As a person who values physical presence and touch, it might seem odd to feel so close to someone whom I have never hugged, other than in a virtual fashion. But sometimes empathy forges powerful connections that transcend physical distance. Something within me recognized and connected with something…many things… within her. And because of that recognition, my life was touched by having her in it. Likewise, because of that same connection, I now feel the void left behind by her absence.
Having been first diagnosed with cancer at an early age, I have had many occasions in which to experience survivor guilt. Most would say it is a good problem to have. And it is. I am grateful to be a survivor. But survivor guilt is a very real thing and in no way diminishes the gratitude of the survivor. And today that survivor guilt weighs more heavily than in the past. It is not merely because she and I both had a similar type of cancer (hers clearly worse than my own), though I have contemplated that particular unfairness on more days than I can count since she was diagnosed.

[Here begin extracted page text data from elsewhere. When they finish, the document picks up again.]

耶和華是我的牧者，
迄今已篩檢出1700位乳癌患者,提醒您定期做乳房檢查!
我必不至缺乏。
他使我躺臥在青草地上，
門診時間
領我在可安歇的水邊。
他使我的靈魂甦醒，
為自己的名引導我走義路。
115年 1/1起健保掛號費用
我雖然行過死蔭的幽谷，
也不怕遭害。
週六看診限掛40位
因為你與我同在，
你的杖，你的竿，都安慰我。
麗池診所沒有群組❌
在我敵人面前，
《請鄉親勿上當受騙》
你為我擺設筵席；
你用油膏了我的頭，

It has less to do with our uncanny similarities, and much more to do with the fact that I know how incredibly heartbreaking it had to be to leave behind three young children, including one with a medical illness of his own. It is the pain of knowing that your babies need you, and that you will not be able to be there. While I am sure she took some solace in knowing that her children will be loved, nurtured, and cared for, that knowledge cannot erase the reality she faced in these past few weeks. While I am grateful that her suffering has ended, I wish God and the universe had granted her more time with her children (and, selfishly, with the rest of us as well).

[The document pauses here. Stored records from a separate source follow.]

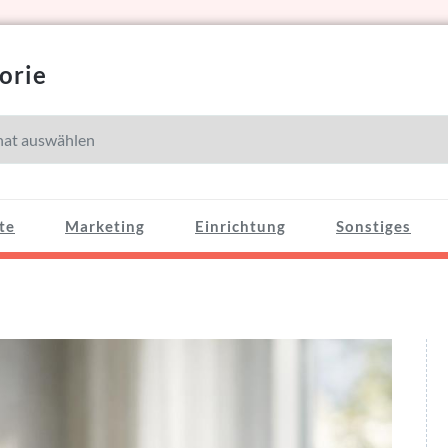
orie
e
te
Marketing
Einrichtung
Sonstiges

However, despite all that cancer has robbed us of with her passing, she managed to touch so many people in such a short time. And those memories will hopefully ease the ache that we now feel without her presence, physical or virtual. One of my first memories of her was during our first conversation, as I stood in my son’s hospital room with tears in my eyes. At the time she jokingly welcomed me to the “group that no one wanted to be a part of.” It broke my heart a year later when I welcomed her to the other “group that no one wanted to be a part of” after she was diagnosed with cancer. My sincere hope is that her children will know there was one more “group” to which she belonged as well. A “group” that defined her more than her identity as a pediatrician, mother of a diabetic, or even a woman with cancer. It is the “group” of women who support, empower, and touch the lives of others.
Rest in peace, my beautiful friend. Your time here may be done, but your work continues.